In our Editorial of 23 August 2000, we foresaw just this development, when we described how the U.S. State Department was dangling tax-credit carrots in front of companies for planting carbon-eating trees and musing of crop subsidies to farmers for using no-till methods of depositing carbon in the new-world "soil bank," all in support of the Clinton-Gore administration's attempt to make the Kyoto Protocol more palatable to various groups, including the U.S. Senate, which to that point in time had firmly opposed the protocol's regressively restrictive provisions.
Has the tactic worked? Like a charm. New Scientist reports, for example, that one-time climate skeptic Idaho Senator Larry Craig has suddenly seen the global-warming light - of green, that is, as in carbon currency, the coin of the realm of the coming new-world economic order - and that the American Farm Bureau has signaled its willingness to do an about face on the issue as well (6). And all it took was the oh-so-sweet smell of a billion-plus dollars a year for America's farmers.

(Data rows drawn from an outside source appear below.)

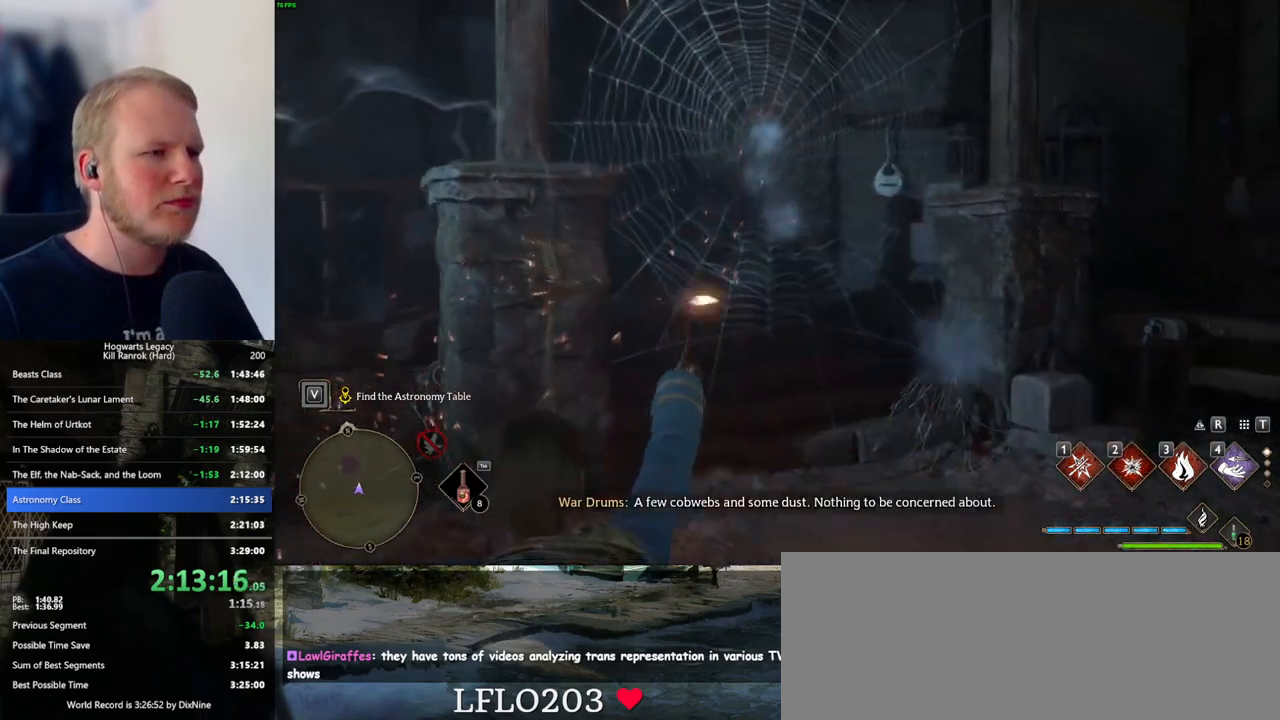
{"keys": ["w"], "mouse": [], "events": [[350, "mouse_mb5", "up"]]}
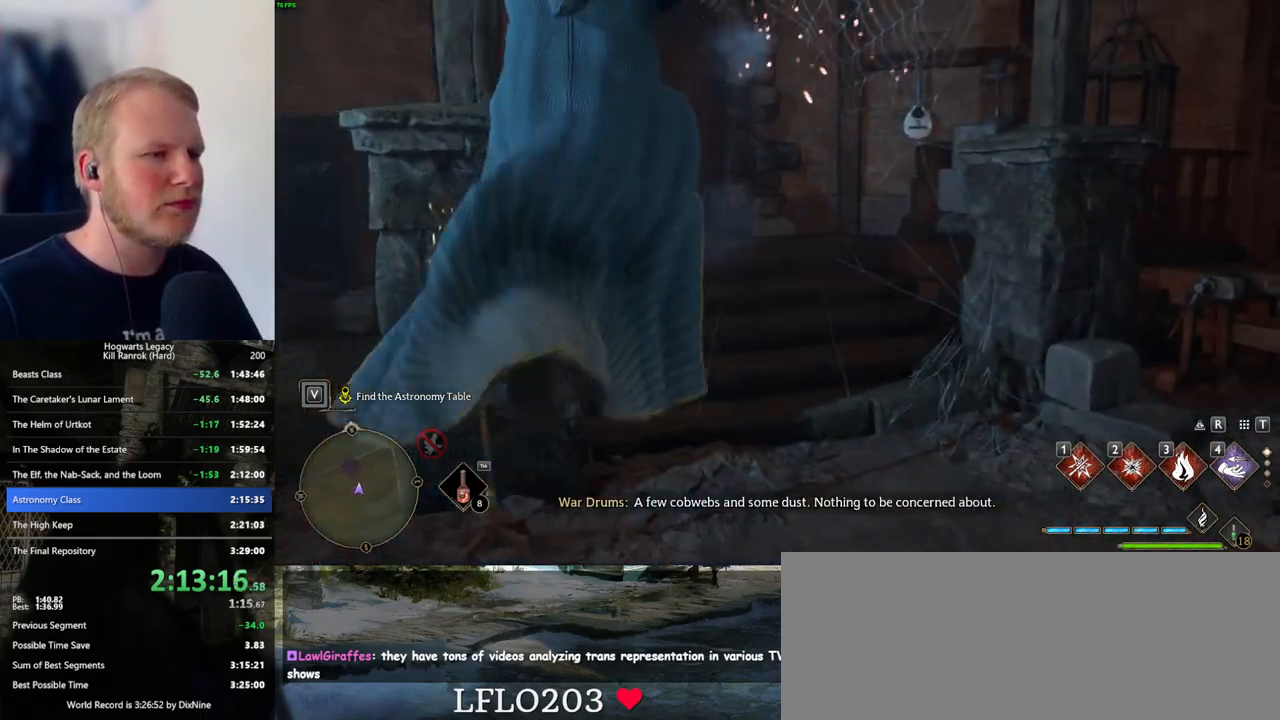
{"keys": ["w"], "mouse": [], "events": []}
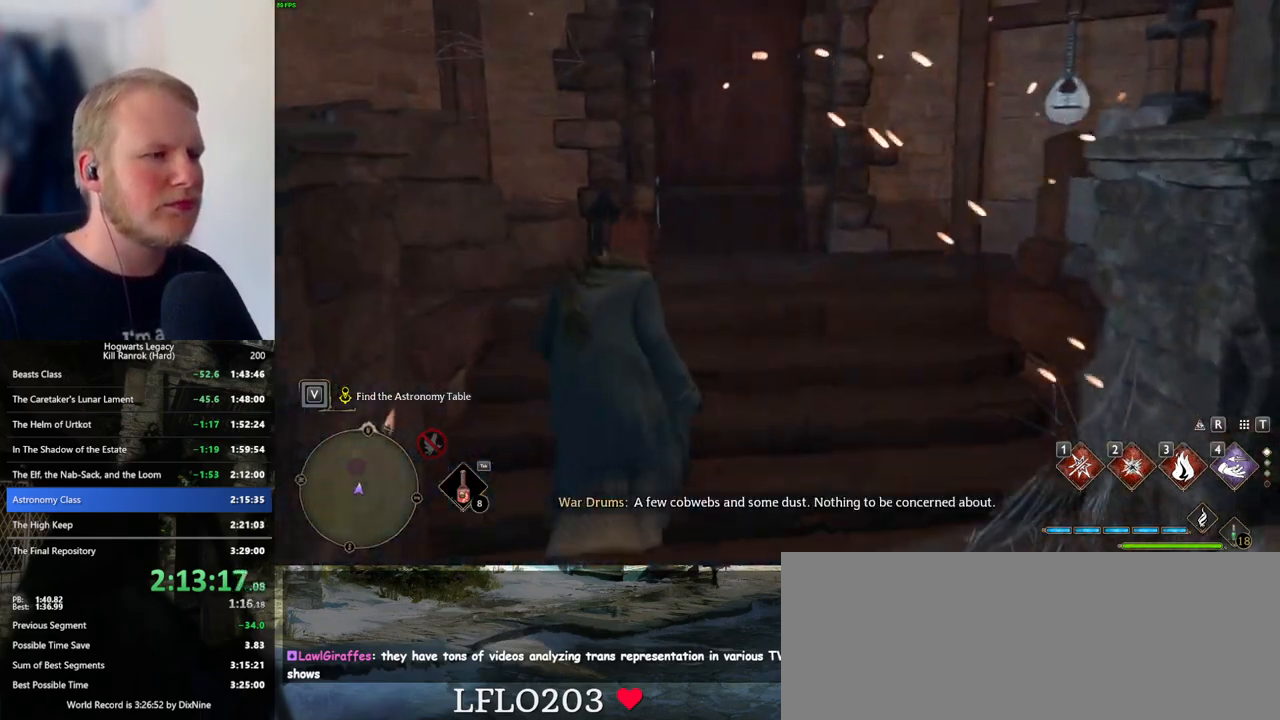
{"keys": ["w"], "mouse": [], "events": [[317, "space", "down"], [484, "space", "up"]]}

So here's how the carbon entrepreneurs' battle plan is programmed to play out. At the next round of climate negotiations some months down the road, the United States will gain a major victory over the climate hard-liners of Europe, who don't like our forest and soil-bank carbon sinks. Presented with a document that gives U.S. farmers a piece of the action (The Harvard business suits can't have it all!), the U.S. Senate will ratify the deal with great fanfare, pontificating about how their solidarity against the first incarnation of the Kyoto Protocol led to the new much-improved version, whereupon the American people will begin their long day's journey into night -- as in freezing in the dark, like when there's no electricity from coal-fired power plants to illuminate your home, which also lacks the heating oil to warm it.

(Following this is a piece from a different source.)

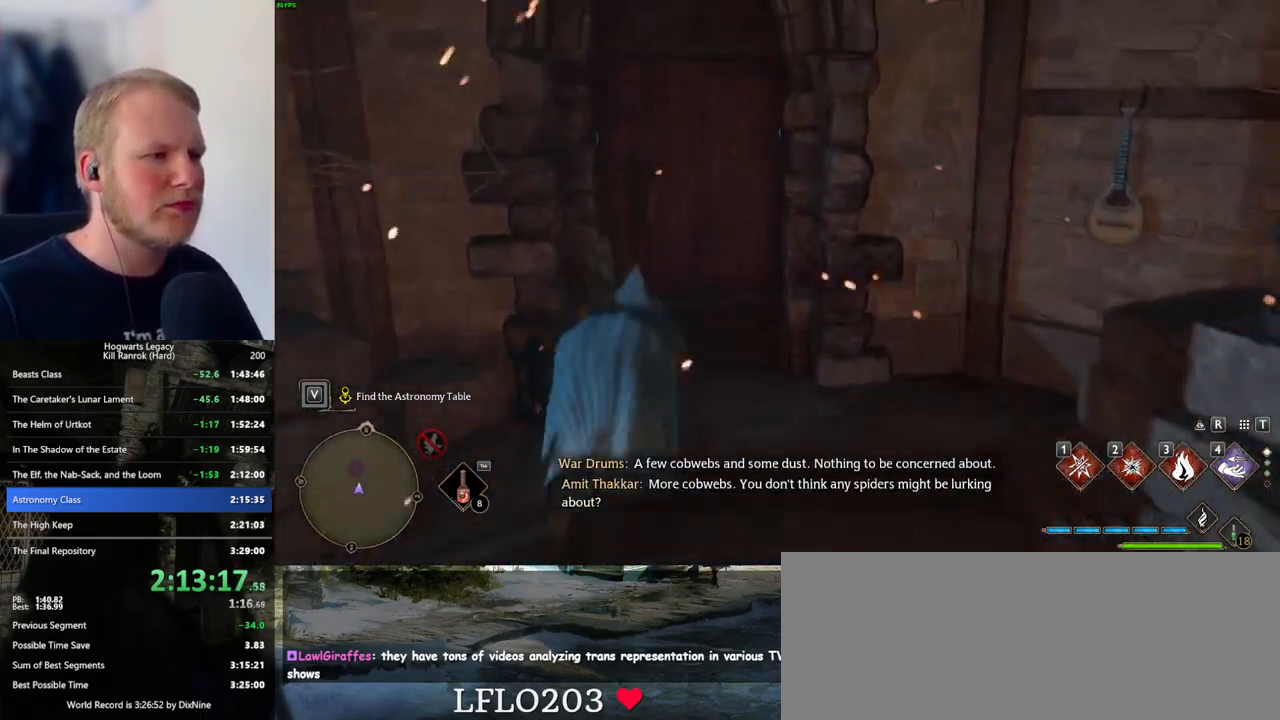
{"keys": ["w"], "mouse": [], "events": []}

Is the world running mad? You bet it is! And it's running on the basest of principles: greed. Shame on all of us for hastening a day on which we will yet look back in anger, and sadness too; for those of us who push for adoption of the carbon currency of the new world order and those of us who watch in silence as it actually happens are equally responsible. Will our moral bankruptcy lead to economic disaster as well? Very likely. And when it arrives, we will have only ourselves to blame for it.
Dr. Craig D. Idso President |
Dr. Keith E. Idso Vice President |
References and Footnotes
1. Mrs. Aphra Behn. 1688. A Poem to Sir Roger L'Estrange on his third Part of the History of the Times, Relating to the Death of Sir Edmund Bury-Godfrey.

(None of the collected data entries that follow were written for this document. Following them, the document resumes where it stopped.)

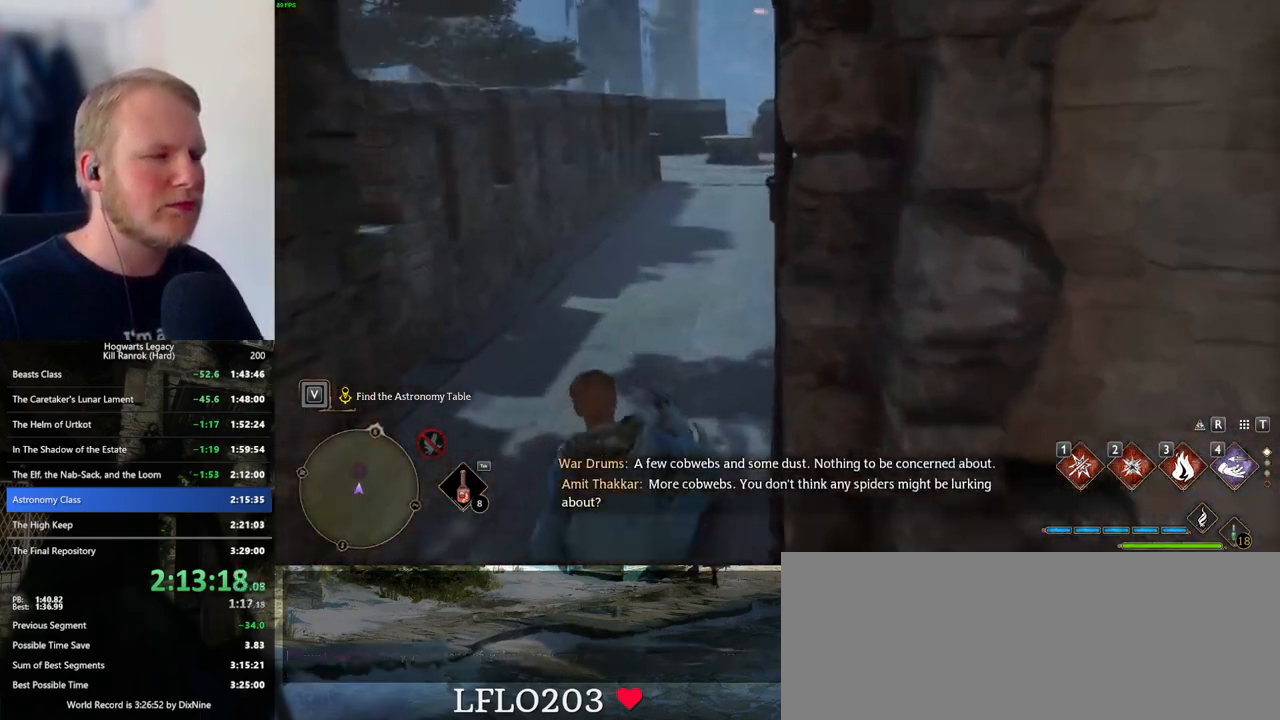
{"keys": ["w"], "mouse": [], "events": []}
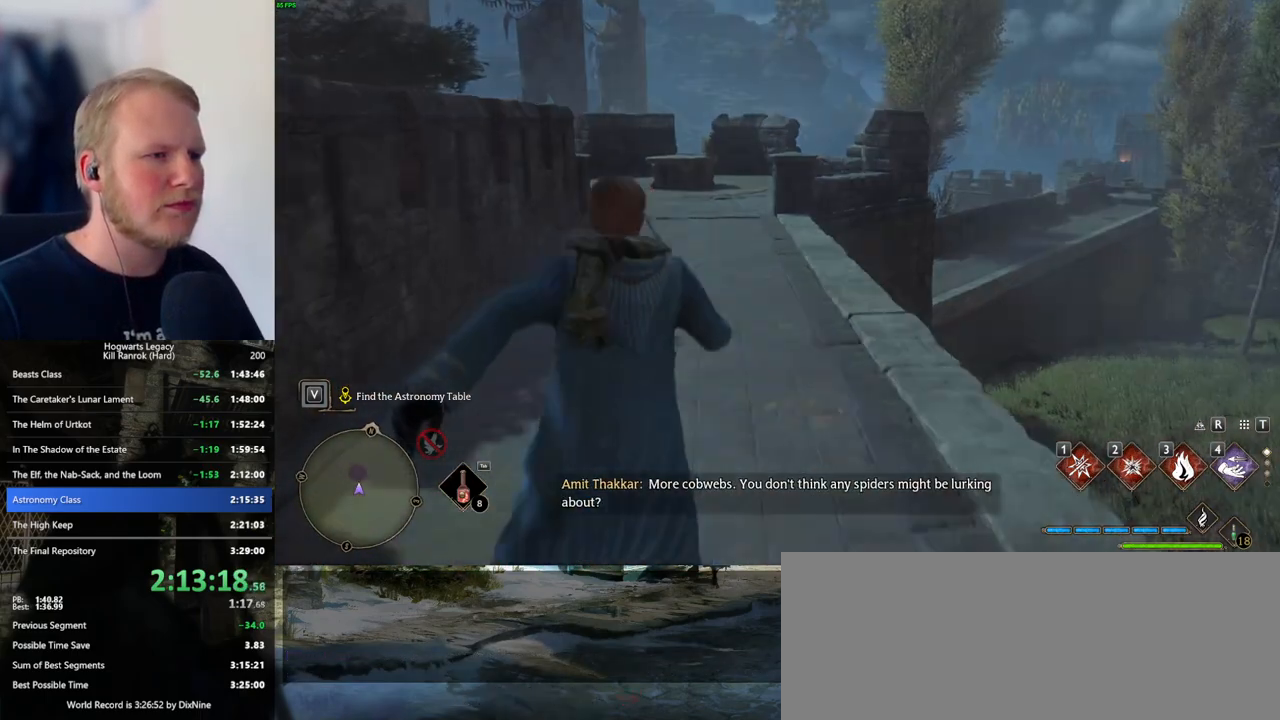
{"keys": ["w"], "mouse": [], "events": []}
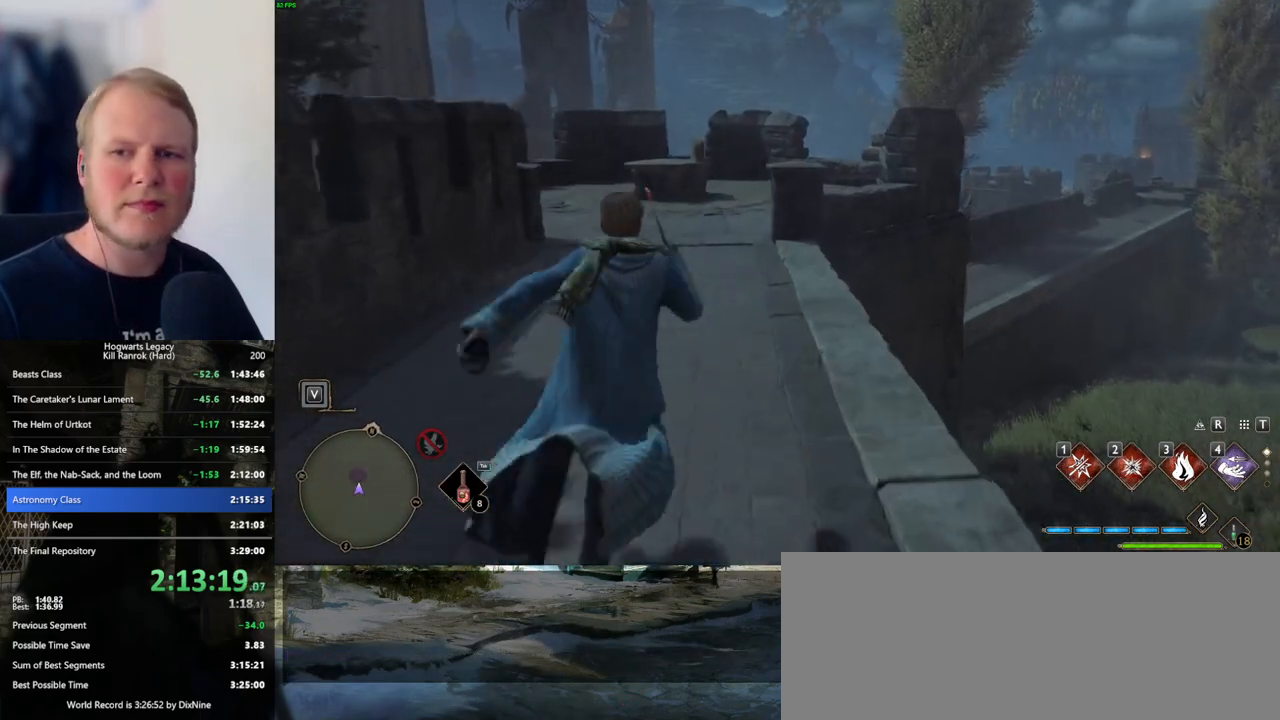
{"keys": ["w"], "mouse": [], "events": []}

2. Idso, S.B. 1982. Carbon Dioxide: Friend or Foe? An Inquiry into the Climatic and Agricultural Consequences of the Rapidly Rising CO2 Content of Earth's Atmosphere. IBR Press, Tempe, AZ.
3. Anon. 2000. A broken pact. New Scientist 168 (No. 2267): 4-5.
4. Anon. 2000. Why the world must stop and count its carbon. New Scientist 168
(No. 2267): 6.
5. Anon. 2000. Time to come clean. New Scientist 168 (No. 2267): 3.
6. Anon. 2000. Glad to be green? New Scientist 168 (No. 2267): 6.